Dataset entries

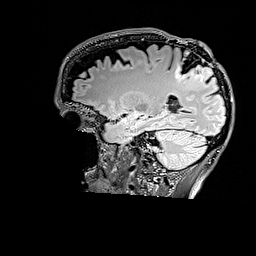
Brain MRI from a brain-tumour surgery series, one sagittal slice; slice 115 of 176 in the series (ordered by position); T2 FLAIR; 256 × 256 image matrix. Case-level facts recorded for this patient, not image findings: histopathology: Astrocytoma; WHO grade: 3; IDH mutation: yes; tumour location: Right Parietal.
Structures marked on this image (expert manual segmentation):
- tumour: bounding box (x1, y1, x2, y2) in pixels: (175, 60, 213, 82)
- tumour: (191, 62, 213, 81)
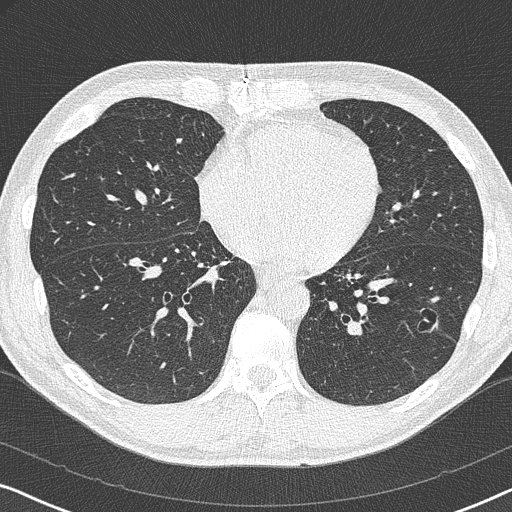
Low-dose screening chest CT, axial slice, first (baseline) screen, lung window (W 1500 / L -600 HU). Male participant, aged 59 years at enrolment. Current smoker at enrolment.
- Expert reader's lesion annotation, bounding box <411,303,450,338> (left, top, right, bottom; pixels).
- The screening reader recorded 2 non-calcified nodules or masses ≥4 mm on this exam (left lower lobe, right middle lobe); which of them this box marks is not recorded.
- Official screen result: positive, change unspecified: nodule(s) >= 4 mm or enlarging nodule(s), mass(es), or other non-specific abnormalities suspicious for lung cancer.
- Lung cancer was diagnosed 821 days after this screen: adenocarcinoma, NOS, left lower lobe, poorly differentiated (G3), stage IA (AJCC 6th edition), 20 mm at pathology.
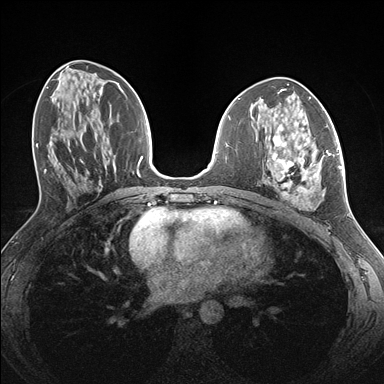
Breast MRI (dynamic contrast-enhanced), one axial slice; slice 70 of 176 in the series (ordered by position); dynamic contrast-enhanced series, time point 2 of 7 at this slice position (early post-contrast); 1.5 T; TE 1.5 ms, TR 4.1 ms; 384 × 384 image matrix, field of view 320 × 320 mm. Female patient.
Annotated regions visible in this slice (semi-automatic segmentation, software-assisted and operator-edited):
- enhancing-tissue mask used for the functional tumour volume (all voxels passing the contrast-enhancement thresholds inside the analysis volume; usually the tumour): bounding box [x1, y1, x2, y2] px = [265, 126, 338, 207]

What to do
Should the entries hold any pictures, please omit those and print the remaining text exactly.

Reply
Brain MRI from a brain-tumour surgery series, one sagittal slice; slice 115 of 176 in the series (ordered by position); T2 FLAIR; 256 × 256 image matrix. Case-level facts recorded for this patient, not image findings: histopathology: Astrocytoma; WHO grade: 3; IDH mutation: yes; tumour location: Right Parietal.
Structures marked on this image (expert manual segmentation):
- tumour: bounding box (x1, y1, x2, y2) in pixels: (175, 60, 213, 82)
- tumour: (191, 62, 213, 81)
Low-dose screening chest CT, axial slice, first (baseline) screen, lung window (W 1500 / L -600 HU). Male participant, aged 59 years at enrolment. Current smoker at enrolment.
- Expert reader's lesion annotation, bounding box <411,303,450,338> (left, top, right, bottom; pixels).
- The screening reader recorded 2 non-calcified nodules or masses ≥4 mm on this exam (left lower lobe, right middle lobe); which of them this box marks is not recorded.
- Official screen result: positive, change unspecified: nodule(s) >= 4 mm or enlarging nodule(s), mass(es), or other non-specific abnormalities suspicious for lung cancer.
- Lung cancer was diagnosed 821 days after this screen: adenocarcinoma, NOS, left lower lobe, poorly differentiated (G3), stage IA (AJCC 6th edition), 20 mm at pathology.
Breast MRI (dynamic contrast-enhanced), one axial slice; slice 70 of 176 in the series (ordered by position); dynamic contrast-enhanced series, time point 2 of 7 at this slice position (early post-contrast); 1.5 T; TE 1.5 ms, TR 4.1 ms; 384 × 384 image matrix, field of view 320 × 320 mm. Female patient.
Annotated regions visible in this slice (semi-automatic segmentation, software-assisted and operator-edited):
- enhancing-tissue mask used for the functional tumour volume (all voxels passing the contrast-enhancement thresholds inside the analysis volume; usually the tumour): bounding box [x1, y1, x2, y2] px = [265, 126, 338, 207]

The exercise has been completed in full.